O Brasil trata de resgatar a enorme dívida social e moral que acumulou ao longo de cinco séculos com os negros, trazidos da África pelos portugueses desde o início da colonização para abastecer de braços sua empresa comercial.
A prática não se limitou ao Brasil; ocorreu também nas colônias africanas de Angola, Moçambique, Cabo Verde, São Tomé e Guiné-Bissau. Outros colonizadores também a utilizaram, mas nenhum foi tão “eficaz” quanto Portugal.
A escravidão foi uma passo na história da humanidade. Na Antiguidade, os prisioneiros eram mortos. Marx avalia seu aspecto progressista quando os vencedores, em vez de eliminar os vencidos, passaram a transformá-los em escravos.

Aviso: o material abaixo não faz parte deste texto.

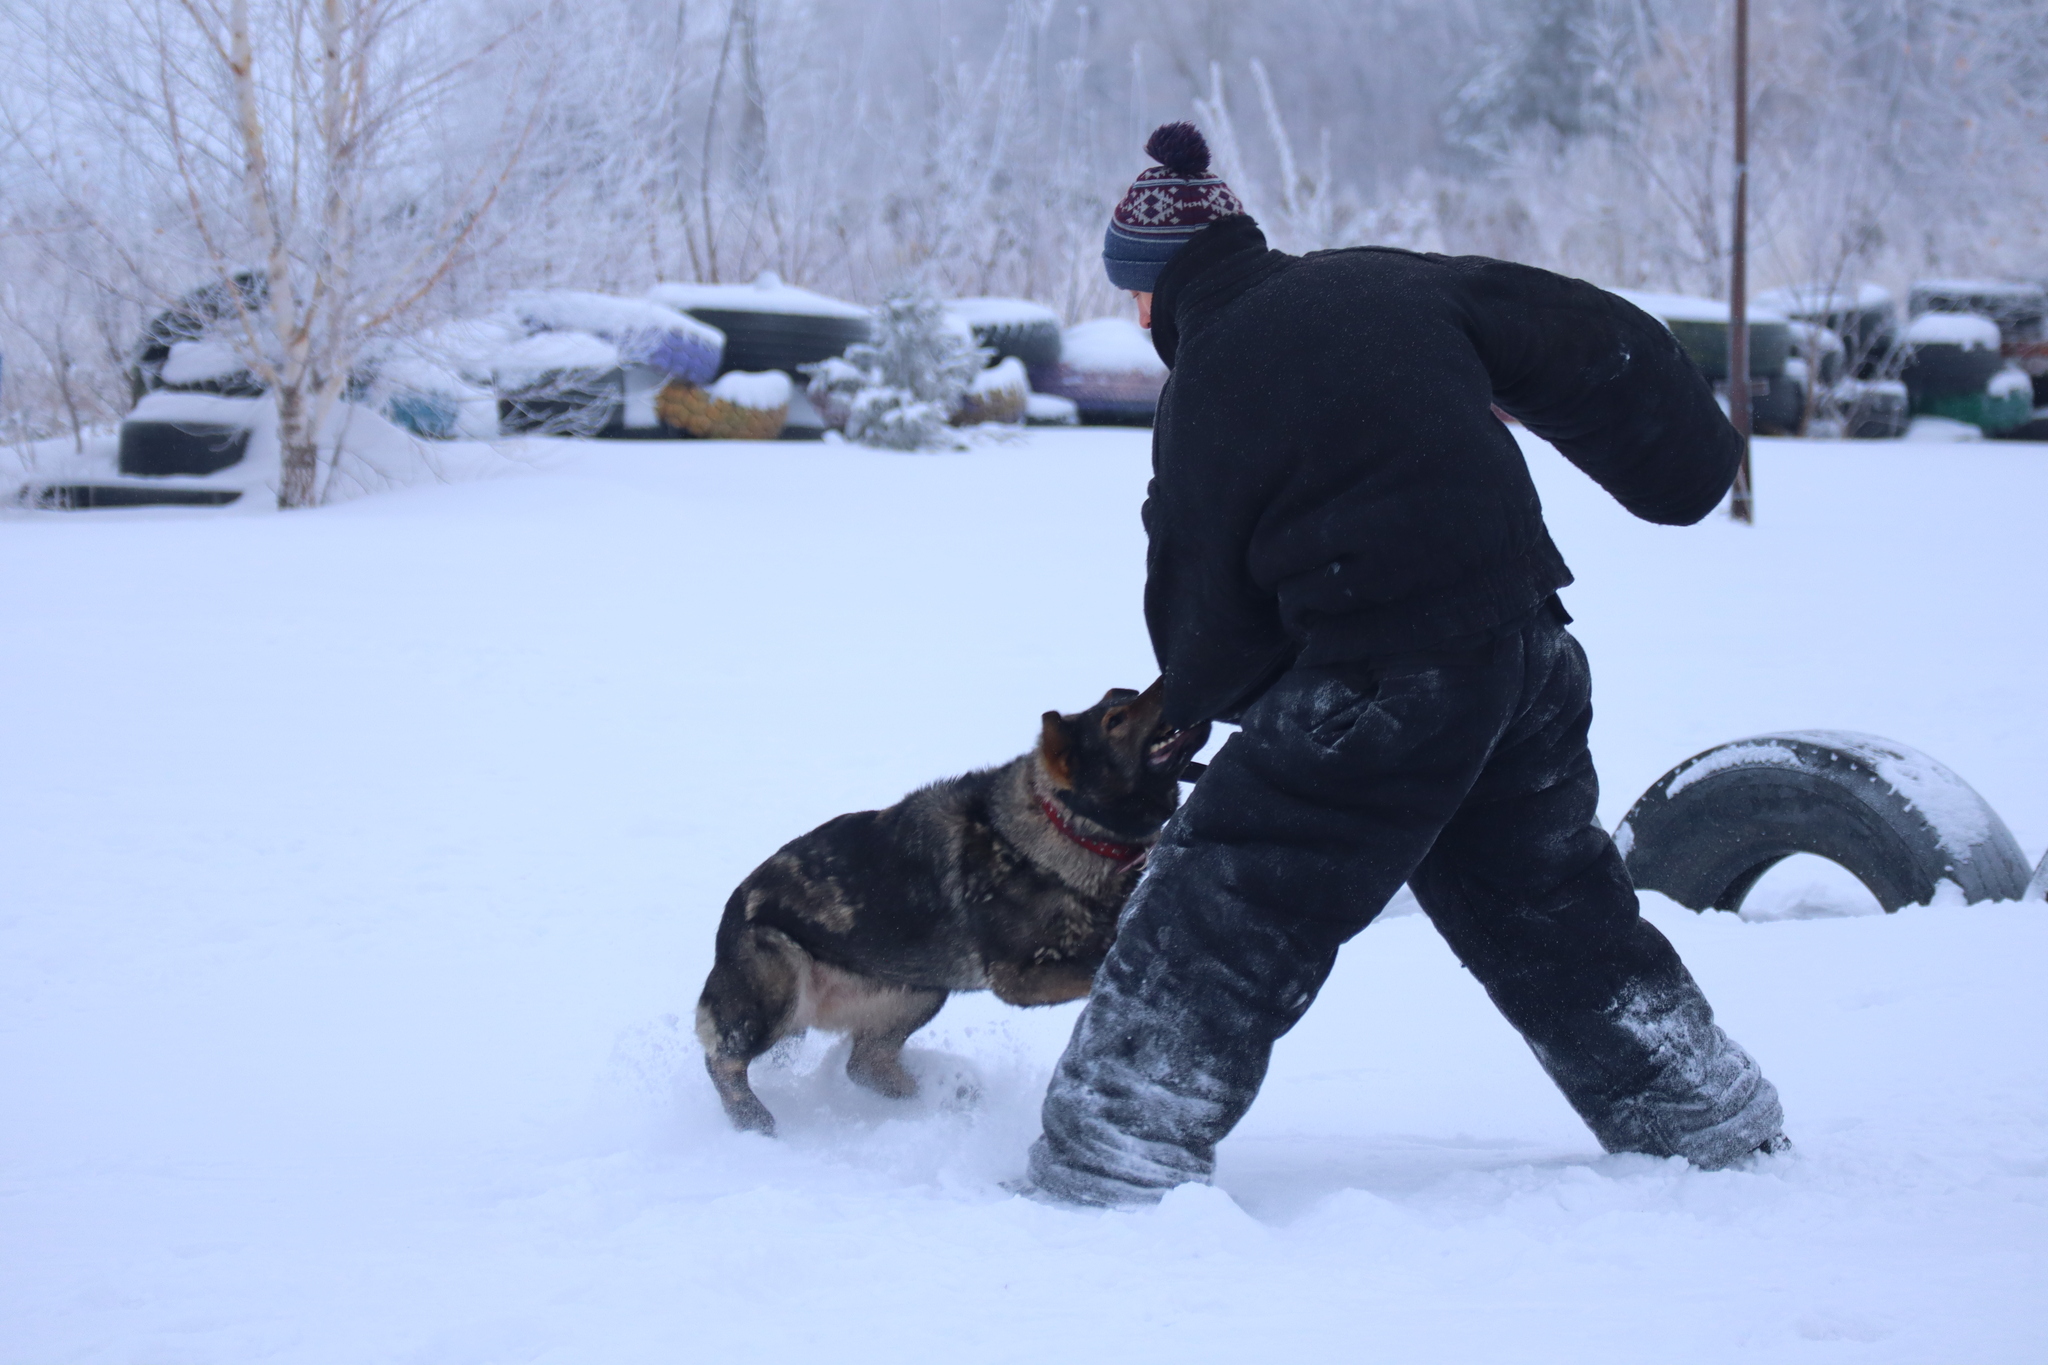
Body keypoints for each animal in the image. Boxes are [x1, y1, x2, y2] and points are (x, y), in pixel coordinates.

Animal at [696, 679, 1204, 1137]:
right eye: (1116, 720)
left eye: (1130, 699)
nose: (1173, 679)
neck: (1067, 826)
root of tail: (729, 915)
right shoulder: (1017, 979)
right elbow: (1096, 968)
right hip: (781, 991)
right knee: (722, 1057)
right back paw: (750, 1119)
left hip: (919, 992)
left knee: (865, 1064)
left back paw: (932, 1100)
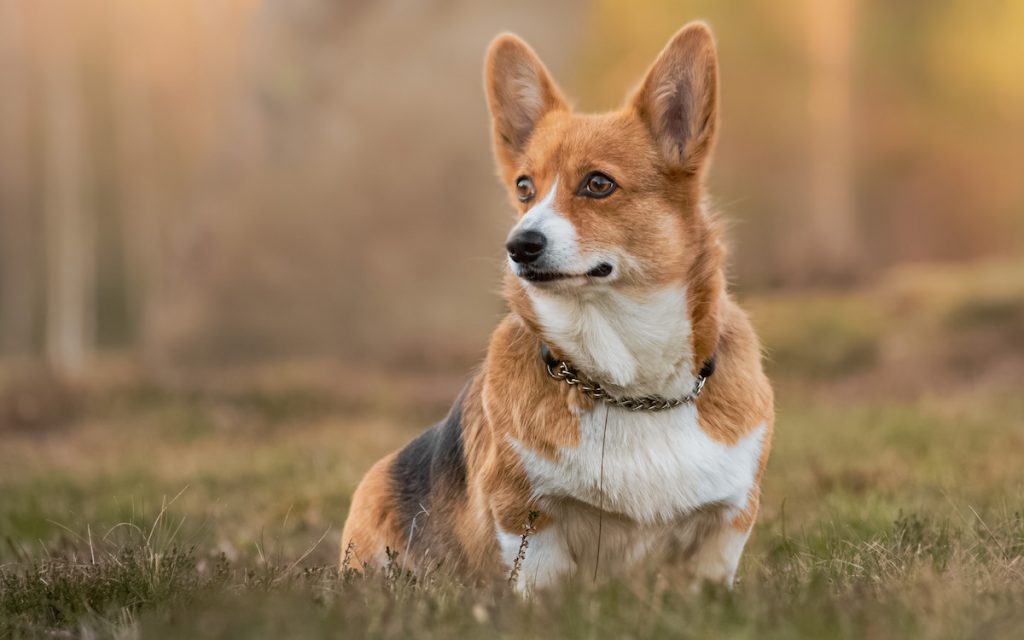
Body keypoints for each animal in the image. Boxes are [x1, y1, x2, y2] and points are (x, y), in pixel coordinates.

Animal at [339, 24, 770, 593]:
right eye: (525, 187)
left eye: (598, 183)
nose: (518, 246)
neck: (629, 388)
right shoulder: (526, 516)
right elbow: (537, 579)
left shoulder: (730, 519)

Antes dos descobrimentos da América e do Brasil, portugueses e espanhóis já tinham escravos africanos, a pretexto de salvá-los do paganismo. Mas o tráfico só ganhou expressão quando os negros foram incorporados à economia.
Durante quatro séculos, eles foram trazidos para trabalhar no Brasil, nas economias da cana-de-açúcar, do ouro e do café. O país importou cerca de 5 milhões de africanos, pouco menos do total dos enviados para toda a América.

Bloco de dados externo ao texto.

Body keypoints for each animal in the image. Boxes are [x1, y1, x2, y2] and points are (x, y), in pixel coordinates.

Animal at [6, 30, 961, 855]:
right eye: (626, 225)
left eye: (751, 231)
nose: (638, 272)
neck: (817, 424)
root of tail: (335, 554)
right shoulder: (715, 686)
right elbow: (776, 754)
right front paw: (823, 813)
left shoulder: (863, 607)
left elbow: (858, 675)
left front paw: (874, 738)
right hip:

Essa economia impediu o avanço dos ideais abolicionistas durante mais de um século. Os fazendeiros e a própria opinião pública resistiram o quanto puderam aos estadistas do Império no seu esforço para apagar essa mancha.
A República escondeu essa luta ao transformar a Abolição num gesto generoso de uma princesa numa das viagens de seu pai. Mas esta não fez nada pelos libertos e ainda incentivou a imigração estrangeira para substituí-los.
Ao contrário de outros países, o colonialismo português não precisou de leis para manter um apartheid social de fato. “Todo mundo sabia o seu lugar”, observou Joana Gorjão Henriques em seu livro “Racismo em Português”.
O Brasil de hoje tenta se desligar dessa herança terrível, que deixou traços em todos meandros da vida social. A maior demonstração disso é que aqui a desigualdade social se confunde com a desigualdade racial.